Reconsolidation theory provides a rationale for such a treatment. The theory postulates that memories, upon retrieval, become fragile and subject to disruption. Propranolol, moreover, can disrupt retrieved memories in rats.2 Some neurobiologists object, on various grounds, to reconsolidation theory, but "as far as human research is concerned, we're not too concerned about the fine points," says Pittman. What matters, he adds, is a therapeutic outcome, even if it's "only for a limited period of time."
Joseph E. LeDoux, at New York University's Center for Neural Science, is starting a study of reconsolidation and PTSD. Pitman notes that his group is "putting our toes in that water" and might soon launch a similar investigation.
Michael Davis, a psychiatry professor at Emory University School of Medicine in Atlanta, sounds a cautionary note, however.

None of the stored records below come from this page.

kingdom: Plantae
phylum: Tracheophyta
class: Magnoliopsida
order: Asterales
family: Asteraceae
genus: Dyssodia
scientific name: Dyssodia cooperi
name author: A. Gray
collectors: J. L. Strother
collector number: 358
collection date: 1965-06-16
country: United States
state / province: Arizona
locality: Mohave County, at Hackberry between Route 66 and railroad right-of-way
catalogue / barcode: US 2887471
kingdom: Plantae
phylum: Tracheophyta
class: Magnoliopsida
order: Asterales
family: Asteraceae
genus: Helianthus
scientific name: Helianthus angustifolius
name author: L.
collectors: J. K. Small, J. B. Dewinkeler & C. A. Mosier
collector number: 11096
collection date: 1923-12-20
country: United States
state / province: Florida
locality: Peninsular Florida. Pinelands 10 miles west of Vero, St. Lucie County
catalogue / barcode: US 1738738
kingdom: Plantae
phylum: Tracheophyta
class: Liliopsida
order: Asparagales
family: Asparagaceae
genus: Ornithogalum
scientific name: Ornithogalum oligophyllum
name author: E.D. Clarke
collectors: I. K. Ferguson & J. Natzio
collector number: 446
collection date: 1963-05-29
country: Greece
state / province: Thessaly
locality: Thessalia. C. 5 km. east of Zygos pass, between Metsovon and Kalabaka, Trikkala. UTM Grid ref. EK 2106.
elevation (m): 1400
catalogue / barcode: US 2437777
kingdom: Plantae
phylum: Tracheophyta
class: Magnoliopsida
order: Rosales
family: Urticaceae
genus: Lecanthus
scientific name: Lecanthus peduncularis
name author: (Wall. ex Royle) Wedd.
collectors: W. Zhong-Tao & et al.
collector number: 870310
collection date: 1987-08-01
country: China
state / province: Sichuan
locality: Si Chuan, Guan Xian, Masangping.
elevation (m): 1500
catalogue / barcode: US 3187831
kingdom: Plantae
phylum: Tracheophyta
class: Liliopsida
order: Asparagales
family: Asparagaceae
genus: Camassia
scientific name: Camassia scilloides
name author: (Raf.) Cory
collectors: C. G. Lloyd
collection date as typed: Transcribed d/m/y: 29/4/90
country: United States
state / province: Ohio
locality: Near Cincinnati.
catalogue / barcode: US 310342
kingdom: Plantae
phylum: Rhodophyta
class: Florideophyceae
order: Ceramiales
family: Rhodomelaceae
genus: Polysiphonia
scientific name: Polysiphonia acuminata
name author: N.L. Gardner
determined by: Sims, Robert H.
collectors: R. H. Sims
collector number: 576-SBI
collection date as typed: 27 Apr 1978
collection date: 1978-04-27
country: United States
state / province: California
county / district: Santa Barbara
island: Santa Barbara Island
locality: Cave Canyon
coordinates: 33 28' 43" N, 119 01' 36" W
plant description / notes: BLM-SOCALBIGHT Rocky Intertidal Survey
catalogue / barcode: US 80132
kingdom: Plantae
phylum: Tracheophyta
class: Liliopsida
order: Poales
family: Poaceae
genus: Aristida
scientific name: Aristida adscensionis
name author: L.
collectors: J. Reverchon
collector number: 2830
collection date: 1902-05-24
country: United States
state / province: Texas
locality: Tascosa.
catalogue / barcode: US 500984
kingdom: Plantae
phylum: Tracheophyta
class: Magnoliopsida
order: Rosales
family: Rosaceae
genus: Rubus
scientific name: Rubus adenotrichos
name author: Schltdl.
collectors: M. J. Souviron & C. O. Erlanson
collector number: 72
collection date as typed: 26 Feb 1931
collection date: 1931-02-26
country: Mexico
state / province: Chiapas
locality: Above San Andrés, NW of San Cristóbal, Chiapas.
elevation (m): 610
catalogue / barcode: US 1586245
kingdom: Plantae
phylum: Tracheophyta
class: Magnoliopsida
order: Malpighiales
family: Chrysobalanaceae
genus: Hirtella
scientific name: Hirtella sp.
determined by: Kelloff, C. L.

In experimental situations, he asserts, propranolol generally blocks hippocampus-based memories but not fear memories that reside in the amygdala. So Davis offers a hypothetical scenario of what might happen to raped women treated with the drug. "When they see a man, they actually may be very fearful, but they don't know why because they can't remember they were raped," he says. "And clinically that would be very bad, because it would make that memory inaccessible for psychotherapy."